Face à cette crise, Mbeki avait déjà pris position en mai. Lors d’une conférence à la Fondation Thabo Mbeki, à Johannesburg, le 26 mai 2026, il a détaillé la contribution de nombreux pays africains à la lutte contre l’apartheid, pour rappeler à ses concitoyens cette histoire commune. Un exemple retient l’attention, celui de la Guinée. Mbeki a rappelé que sous Sékou Touré, la Guinée enseignait à tous les niveaux scolaires les méfaits de l’apartheid et la résistance panafricaine contre ce système.

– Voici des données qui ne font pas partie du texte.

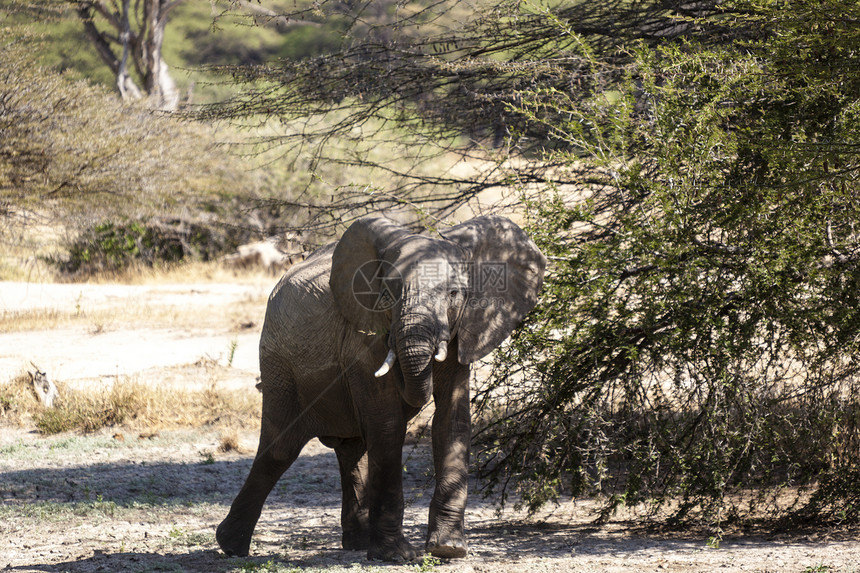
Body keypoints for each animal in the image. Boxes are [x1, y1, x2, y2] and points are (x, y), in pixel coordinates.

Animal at [214, 213, 544, 560]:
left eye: (454, 293)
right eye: (389, 292)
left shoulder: (463, 330)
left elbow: (451, 421)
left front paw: (448, 548)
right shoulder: (362, 338)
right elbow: (387, 426)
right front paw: (397, 555)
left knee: (352, 451)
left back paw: (358, 544)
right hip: (278, 363)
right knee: (280, 448)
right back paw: (231, 546)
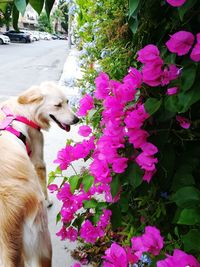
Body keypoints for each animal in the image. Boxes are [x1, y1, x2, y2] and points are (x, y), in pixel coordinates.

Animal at [0, 82, 79, 267]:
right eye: (58, 105)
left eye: (67, 101)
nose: (76, 120)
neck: (23, 110)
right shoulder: (38, 159)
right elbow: (43, 183)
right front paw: (48, 200)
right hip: (42, 242)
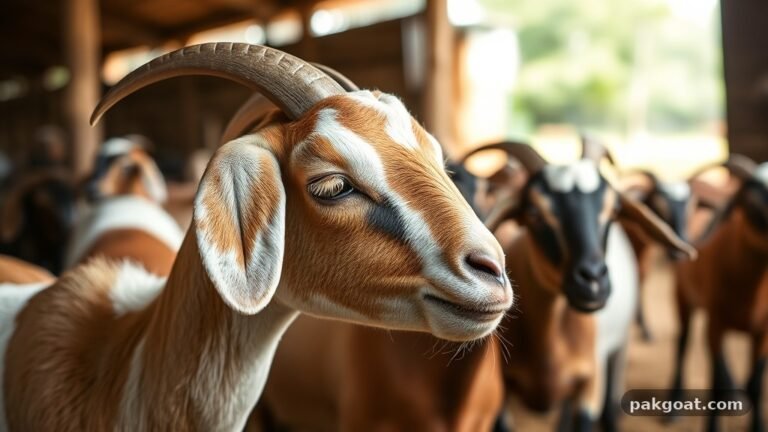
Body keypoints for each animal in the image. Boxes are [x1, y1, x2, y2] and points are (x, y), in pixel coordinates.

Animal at [465, 142, 695, 432]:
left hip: (618, 346)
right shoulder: (500, 390)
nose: (593, 279)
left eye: (614, 210)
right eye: (534, 213)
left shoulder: (590, 382)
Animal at [670, 156, 768, 432]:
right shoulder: (716, 325)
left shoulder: (763, 332)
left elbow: (755, 385)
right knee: (682, 343)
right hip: (682, 295)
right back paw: (674, 406)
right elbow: (716, 384)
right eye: (753, 199)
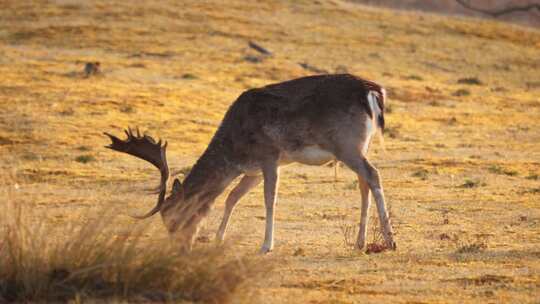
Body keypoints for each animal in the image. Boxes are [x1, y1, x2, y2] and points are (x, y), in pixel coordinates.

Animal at [106, 74, 396, 254]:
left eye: (172, 215)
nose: (180, 247)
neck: (236, 151)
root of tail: (372, 91)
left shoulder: (270, 157)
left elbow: (269, 199)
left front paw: (266, 245)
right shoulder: (252, 171)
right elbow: (231, 198)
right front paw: (218, 239)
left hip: (346, 144)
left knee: (373, 174)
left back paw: (390, 240)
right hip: (360, 145)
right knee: (364, 183)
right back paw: (360, 242)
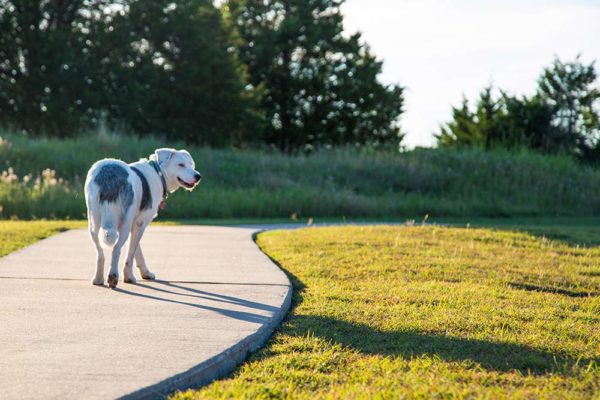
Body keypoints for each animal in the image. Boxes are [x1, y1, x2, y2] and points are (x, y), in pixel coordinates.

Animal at [84, 147, 202, 288]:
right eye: (181, 165)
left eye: (192, 165)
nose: (198, 176)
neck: (158, 173)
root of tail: (109, 175)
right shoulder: (140, 223)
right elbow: (131, 253)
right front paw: (129, 277)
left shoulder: (134, 225)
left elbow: (136, 251)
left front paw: (145, 273)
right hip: (124, 223)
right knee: (116, 250)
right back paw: (113, 276)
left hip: (93, 222)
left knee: (100, 252)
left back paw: (98, 279)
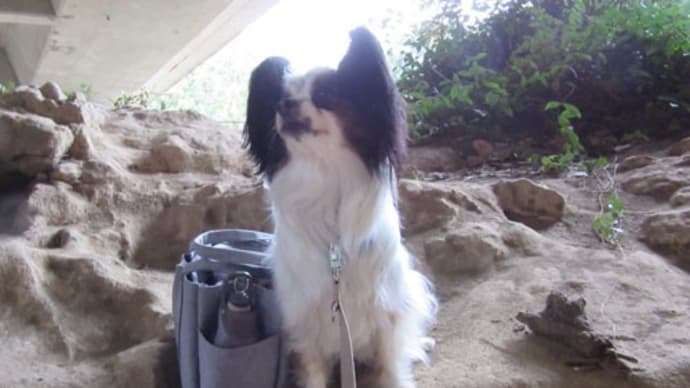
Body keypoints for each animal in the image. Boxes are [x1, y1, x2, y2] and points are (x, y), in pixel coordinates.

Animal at [242, 27, 436, 388]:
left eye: (326, 94)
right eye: (282, 96)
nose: (283, 104)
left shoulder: (387, 313)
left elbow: (391, 368)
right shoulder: (307, 321)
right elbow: (314, 373)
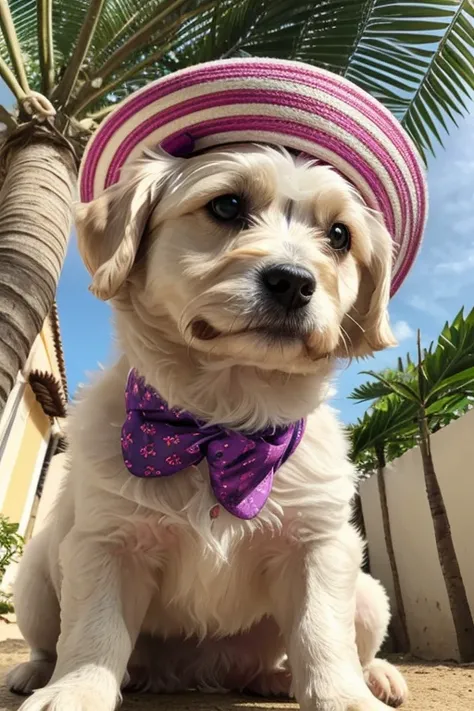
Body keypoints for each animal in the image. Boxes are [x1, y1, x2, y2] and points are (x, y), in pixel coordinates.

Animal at [7, 146, 408, 711]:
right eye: (227, 205)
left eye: (338, 235)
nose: (294, 282)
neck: (221, 426)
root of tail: (200, 673)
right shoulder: (106, 542)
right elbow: (94, 632)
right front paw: (76, 691)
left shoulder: (320, 546)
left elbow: (323, 633)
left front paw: (344, 697)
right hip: (37, 577)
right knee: (50, 640)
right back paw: (35, 672)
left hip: (369, 594)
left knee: (347, 645)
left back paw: (342, 676)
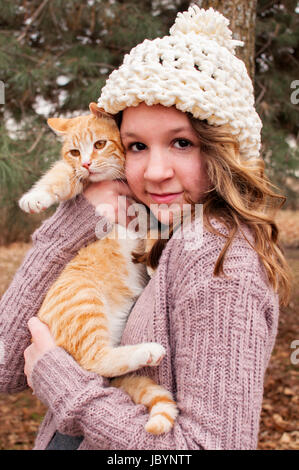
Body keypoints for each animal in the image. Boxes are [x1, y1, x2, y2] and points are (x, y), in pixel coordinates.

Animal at [19, 103, 179, 434]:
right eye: (74, 152)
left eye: (100, 144)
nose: (88, 163)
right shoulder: (78, 177)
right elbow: (61, 174)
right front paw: (36, 197)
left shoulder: (150, 210)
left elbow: (155, 228)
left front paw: (153, 260)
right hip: (85, 301)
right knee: (93, 360)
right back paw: (147, 351)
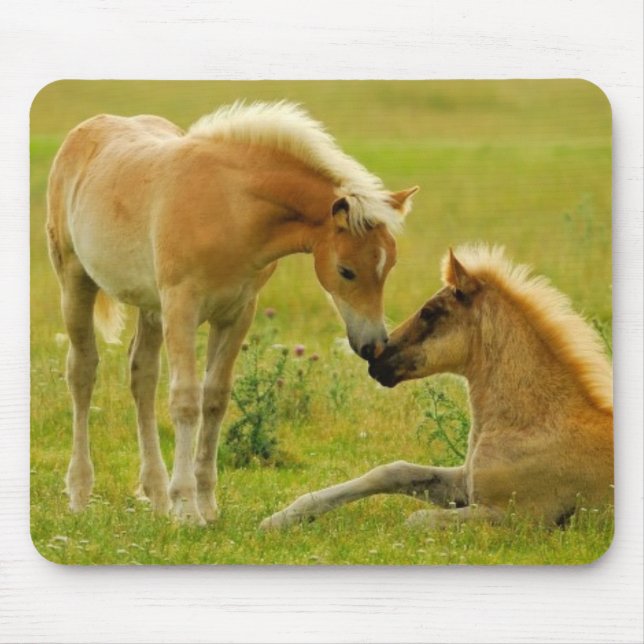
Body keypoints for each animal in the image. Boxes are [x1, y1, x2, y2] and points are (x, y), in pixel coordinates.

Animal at [46, 100, 418, 524]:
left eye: (389, 266)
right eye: (346, 271)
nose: (373, 344)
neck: (230, 208)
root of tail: (86, 130)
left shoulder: (237, 313)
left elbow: (215, 400)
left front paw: (206, 504)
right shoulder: (182, 307)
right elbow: (186, 401)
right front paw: (186, 508)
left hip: (150, 307)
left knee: (142, 376)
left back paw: (156, 494)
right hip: (76, 280)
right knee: (82, 371)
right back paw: (80, 492)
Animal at [261, 244, 613, 530]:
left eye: (429, 312)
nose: (376, 361)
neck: (535, 423)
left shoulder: (520, 516)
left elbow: (416, 520)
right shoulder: (464, 485)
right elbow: (392, 472)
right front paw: (280, 519)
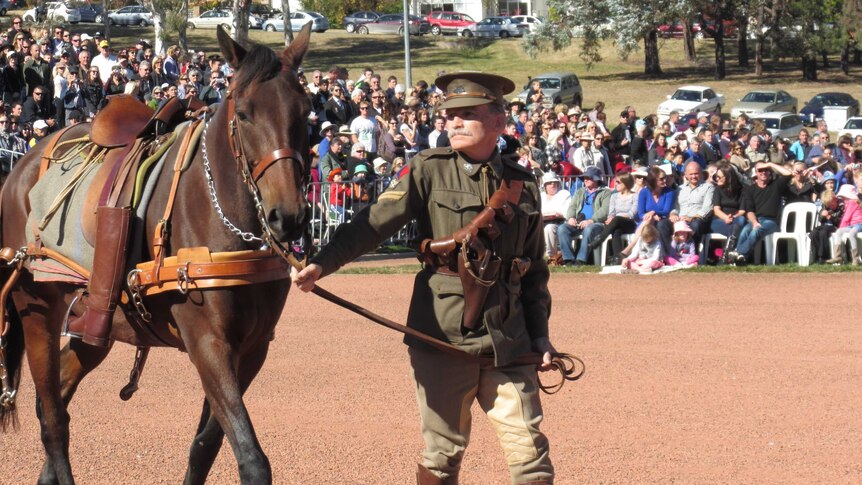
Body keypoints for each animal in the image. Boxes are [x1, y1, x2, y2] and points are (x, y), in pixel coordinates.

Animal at [0, 24, 312, 482]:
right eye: (244, 114)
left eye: (304, 113)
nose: (287, 216)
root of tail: (22, 166)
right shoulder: (208, 341)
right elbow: (252, 458)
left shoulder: (253, 347)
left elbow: (206, 445)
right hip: (37, 310)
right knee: (52, 419)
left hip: (95, 322)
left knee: (58, 396)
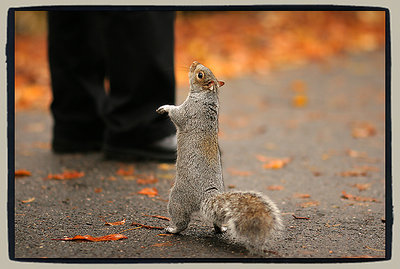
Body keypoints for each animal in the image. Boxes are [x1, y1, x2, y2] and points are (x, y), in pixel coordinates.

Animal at [155, 60, 282, 253]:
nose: (193, 63)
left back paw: (173, 229)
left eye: (200, 75)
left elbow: (177, 114)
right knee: (217, 218)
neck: (207, 95)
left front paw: (165, 108)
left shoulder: (189, 111)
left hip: (177, 198)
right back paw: (220, 228)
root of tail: (207, 195)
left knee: (181, 219)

Pour l’ancien président, c’est justement ce manque de mémoire qui alimente le rejet des migrants. Il estime que le gouvernement sud-africain a mal transmis à sa population les contributions du reste du continent à la libération du pays, et propose que cette histoire soit désormais enseignée dans les écoles et les universités.

Du côté du pouvoir, la réponse déçoit. Le président Cyril Ramaphosa a surtout insisté sur des mesures plus dures contre l’immigration clandestine, sans vraiment s’attaquer aux violences des groupes anti-migrants, ce que des associations de défense des droits humains lui reprochent. Les partis d’opposition, eux, soutiennent ce discours anti-immigration pour récupérer des voix, tandis que l’ANC hésite à sévir de peur de perdre son propre électorat.

Mais la société civile résiste. Le parti Economic Freedom Fighters de Julius Malema s’oppose fermement à cette vague de xénophobie. Une nouvelle coalition, la Siyafana Sonke Action Campaign, réunit déjà plus de 160 organisations pour lutter contre le phénomène.